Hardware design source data
Segment Open
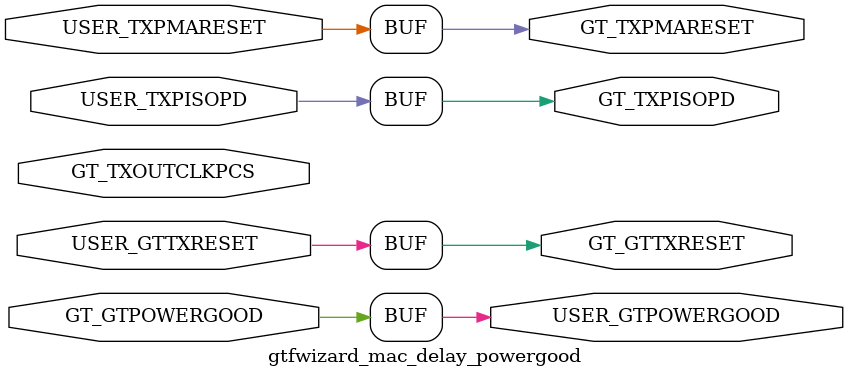
<source format=v>
/*
Copyright (c) 2023, Advanced Micro Devices, Inc. All rights reserved.
SPDX-License-Identifier: MIT
*/

//------------------------------------------------------------------------------


//------{
`timescale 1ps/1ps

`default_nettype none
(* DowngradeIPIdentifiedWarnings="yes" *)
module gtfwizard_mac_delay_powergood # (
  parameter C_USER_GTPOWERGOOD_DELAY_EN = 0
)(
  input wire GT_TXOUTCLKPCS,

  input wire GT_GTPOWERGOOD,
  input wire USER_GTTXRESET,
  input wire USER_TXPMARESET,
  input wire USER_TXPISOPD,

  output wire USER_GTPOWERGOOD,
  output wire GT_GTTXRESET,
  output wire GT_TXPMARESET,
  output wire GT_TXPISOPD
);

generate if (C_USER_GTPOWERGOOD_DELAY_EN == 0)
begin : gen_powergood_nodelay
  assign GT_TXPISOPD      = USER_TXPISOPD;
  assign GT_GTTXRESET     = USER_GTTXRESET;
  assign GT_TXPMARESET    = USER_TXPMARESET;
  assign USER_GTPOWERGOOD = GT_GTPOWERGOOD;
end
else
begin: gen_powergood_delay
  (*  ASYNC_REG = "TRUE", SHREG_EXTRACT = "NO" *) reg [4:0] intclk_rrst_n_r = 5'd0;
  (*  ASYNC_REG = "TRUE", SHREG_EXTRACT = "NO" *) reg [8:0] wait_cnt;
  (*  ASYNC_REG = "TRUE", SHREG_EXTRACT = "NO" *) (* KEEP = "TRUE" *) reg int_pwr_on_fsm = 1'b0;
  (*  ASYNC_REG = "TRUE", SHREG_EXTRACT = "NO" *) (* KEEP = "TRUE" *) reg pwr_on_fsm = 1'b0;
  wire intclk_rrst_n;
  
  //--------------------------------------------------------------------------
  //  POWER ON FSM Encoding
  //-------------------------------------------------------------------------- 
  localparam PWR_ON_WAIT_CNT           = 1'b0;
  localparam PWR_ON_DONE               = 1'b1; 
  
  //--------------------------------------------------------------------------------------------------
  //  Reset Synchronizer
  //--------------------------------------------------------------------------------------------------
  always @ (posedge GT_TXOUTCLKPCS or negedge GT_GTPOWERGOOD)
  begin
      if (!GT_GTPOWERGOOD)
          intclk_rrst_n_r <= 5'd0;
      else if(!int_pwr_on_fsm)
          intclk_rrst_n_r <= {intclk_rrst_n_r[3:0], 1'd1}; 
  end

  assign intclk_rrst_n = intclk_rrst_n_r[4];

  //--------------------------------------------------------------------------------------------------
  //  Wait counter 
  //--------------------------------------------------------------------------------------------------
  always @ (posedge GT_TXOUTCLKPCS)
  begin
    if (!intclk_rrst_n)
    	wait_cnt <= 9'd0;
    else begin
    	if (int_pwr_on_fsm == PWR_ON_WAIT_CNT)
    		wait_cnt <= {wait_cnt[7:0],1'b1};
    	else
    		wait_cnt <= wait_cnt;
    end
  end

  //--------------------------------------------------------------------------------------------------
  // Power On FSM
  //--------------------------------------------------------------------------------------------------

  always @ (posedge GT_TXOUTCLKPCS or negedge GT_GTPOWERGOOD)
  begin
    if (!GT_GTPOWERGOOD)
    begin
      int_pwr_on_fsm <= PWR_ON_WAIT_CNT;
    end
    else begin
      case (int_pwr_on_fsm)
        PWR_ON_WAIT_CNT :
          begin
            int_pwr_on_fsm <= (wait_cnt[7] == 1'b1) ? PWR_ON_DONE : PWR_ON_WAIT_CNT;
          end 

        PWR_ON_DONE :
          begin
            int_pwr_on_fsm <= PWR_ON_DONE;
          end

        default :
        begin
          int_pwr_on_fsm <= PWR_ON_WAIT_CNT;
        end
      endcase
    end
  end

  always @(posedge GT_TXOUTCLKPCS)
    pwr_on_fsm <= int_pwr_on_fsm;

  assign GT_TXPISOPD      = pwr_on_fsm ? USER_TXPISOPD : 1'b1;
  assign GT_GTTXRESET     = pwr_on_fsm ? USER_GTTXRESET : !GT_GTPOWERGOOD;
  assign GT_TXPMARESET    = pwr_on_fsm ? USER_TXPMARESET : 1'b0;
  assign USER_GTPOWERGOOD = pwr_on_fsm; 

end
endgenerate

endmodule
`default_nettype wire
//------}

</source>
Segment Closed
The problem:
Your task is to write out, exactly, the line that holds "intclk_rrst_n_r <= 5'd0;" and every line after it until the records end.

Task solution:
          intclk_rrst_n_r <= 5'd0;
      else if(!int_pwr_on_fsm)
          intclk_rrst_n_r <= {intclk_rrst_n_r[3:0], 1'd1}; 
  end

  assign intclk_rrst_n = intclk_rrst_n_r[4];

  //--------------------------------------------------------------------------------------------------
  //  Wait counter 
  //--------------------------------------------------------------------------------------------------
  always @ (posedge GT_TXOUTCLKPCS)
  begin
    if (!intclk_rrst_n)
    	wait_cnt <= 9'd0;
    else begin
    	if (int_pwr_on_fsm == PWR_ON_WAIT_CNT)
    		wait_cnt <= {wait_cnt[7:0],1'b1};
    	else
    		wait_cnt <= wait_cnt;
    end
  end

  //--------------------------------------------------------------------------------------------------
  // Power On FSM
  //--------------------------------------------------------------------------------------------------

  always @ (posedge GT_TXOUTCLKPCS or negedge GT_GTPOWERGOOD)
  begin
    if (!GT_GTPOWERGOOD)
    begin
      int_pwr_on_fsm <= PWR_ON_WAIT_CNT;
    end
    else begin
      case (int_pwr_on_fsm)
        PWR_ON_WAIT_CNT :
          begin
            int_pwr_on_fsm <= (wait_cnt[7] == 1'b1) ? PWR_ON_DONE : PWR_ON_WAIT_CNT;
          end 

        PWR_ON_DONE :
          begin
            int_pwr_on_fsm <= PWR_ON_DONE;
          end

        default :
        begin
          int_pwr_on_fsm <= PWR_ON_WAIT_CNT;
        end
      endcase
    end
  end

  always @(posedge GT_TXOUTCLKPCS)
    pwr_on_fsm <= int_pwr_on_fsm;

  assign GT_TXPISOPD      = pwr_on_fsm ? USER_TXPISOPD : 1'b1;
  assign GT_GTTXRESET     = pwr_on_fsm ? USER_GTTXRESET : !GT_GTPOWERGOOD;
  assign GT_TXPMARESET    = pwr_on_fsm ? USER_TXPMARESET : 1'b0;
  assign USER_GTPOWERGOOD = pwr_on_fsm; 

end
endgenerate

endmodule
`default_nettype wire
//------}

</source>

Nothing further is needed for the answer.